Une vulnérabilité sur Apache TOMCAT permettant d'exécuter du code arbitraire à distance

L'équipe de développement d’Apache a publié un bulletin de sécurité corrigeant une vulnérabilité considérée importante par l'éditeur sur l'application serveur Tomcat. Un attaquant pourrait l’exploiter afin d’effectuer une exécution de code à distance sur les serveurs Apache Tomcat déployée sur Windows. Cette attaque serait assez complexe à mettre en œuvre et nécessite un niveau d'authentification faible. L'impact estimé sur la confidentialité et l'intégrité des données est important.

Apache Tomcat est un conteneur Web libre de JSP Java EE. Ce composant implémente les spécifications des servlets, une classe Java permettant de créer des données dynamiquement au sein d’un serveur web. La faille est présente dans la classe Java CGI Servlets : l’environnement d’exécution de Java (JRE) permet d’injecter des arguments en ligne de commande.

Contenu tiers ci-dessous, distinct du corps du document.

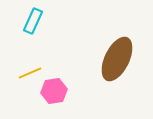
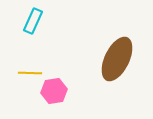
yellow line: rotated 25 degrees clockwise
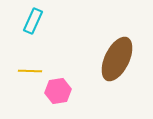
yellow line: moved 2 px up
pink hexagon: moved 4 px right
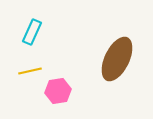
cyan rectangle: moved 1 px left, 11 px down
yellow line: rotated 15 degrees counterclockwise
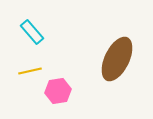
cyan rectangle: rotated 65 degrees counterclockwise
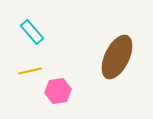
brown ellipse: moved 2 px up
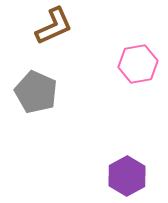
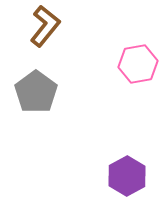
brown L-shape: moved 9 px left; rotated 27 degrees counterclockwise
gray pentagon: rotated 12 degrees clockwise
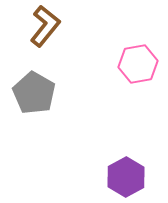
gray pentagon: moved 2 px left, 1 px down; rotated 6 degrees counterclockwise
purple hexagon: moved 1 px left, 1 px down
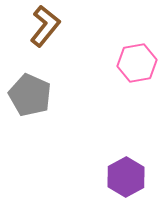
pink hexagon: moved 1 px left, 1 px up
gray pentagon: moved 4 px left, 2 px down; rotated 6 degrees counterclockwise
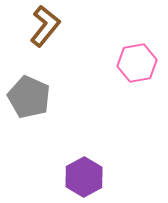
gray pentagon: moved 1 px left, 2 px down
purple hexagon: moved 42 px left
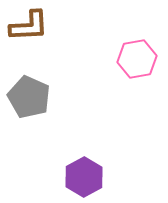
brown L-shape: moved 16 px left; rotated 48 degrees clockwise
pink hexagon: moved 4 px up
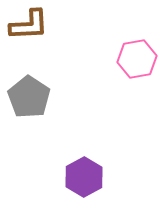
brown L-shape: moved 1 px up
gray pentagon: rotated 9 degrees clockwise
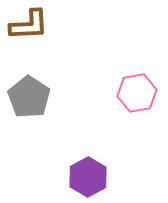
pink hexagon: moved 34 px down
purple hexagon: moved 4 px right
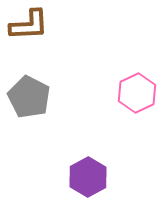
pink hexagon: rotated 15 degrees counterclockwise
gray pentagon: rotated 6 degrees counterclockwise
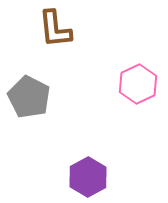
brown L-shape: moved 26 px right, 4 px down; rotated 87 degrees clockwise
pink hexagon: moved 1 px right, 9 px up
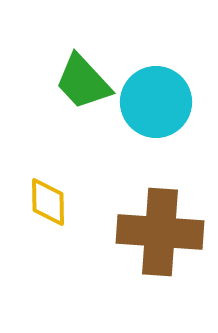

La vulnérabilité a été repérée par un chercheur en sécurité et reportée à l’équipe de sécurité d’Apache le 3 mars. Sa publication a été effectuée le 10 avril 2019.  

Détails techniques :

CVE-2019-0232 [CVSS V3 8.1] :  Lorsque le serveur Apache Tomcat déployé sur Windows active le paramètre "enableCmdLineArguments" dans la configuration de CGI Servlets une exécution de code à distance est possible sur les machines vulnérables. Aucune interaction avec un utilisateur ou escalade de privilège ne sont requis pour effectuer cette attaque.

Il est à noter que CGI Servlets est désactivé par défaut.  

Des correctifs ont été publiés par Apache et sont disponibles au téléchargement depuis le 12 avril pour les versions 7.x et 8.x. et 9.x. Du fait de la criticité de cette vulnérabilité, les utilisateurs sont invités à appliquer les mises à jour le plus rapidement possible.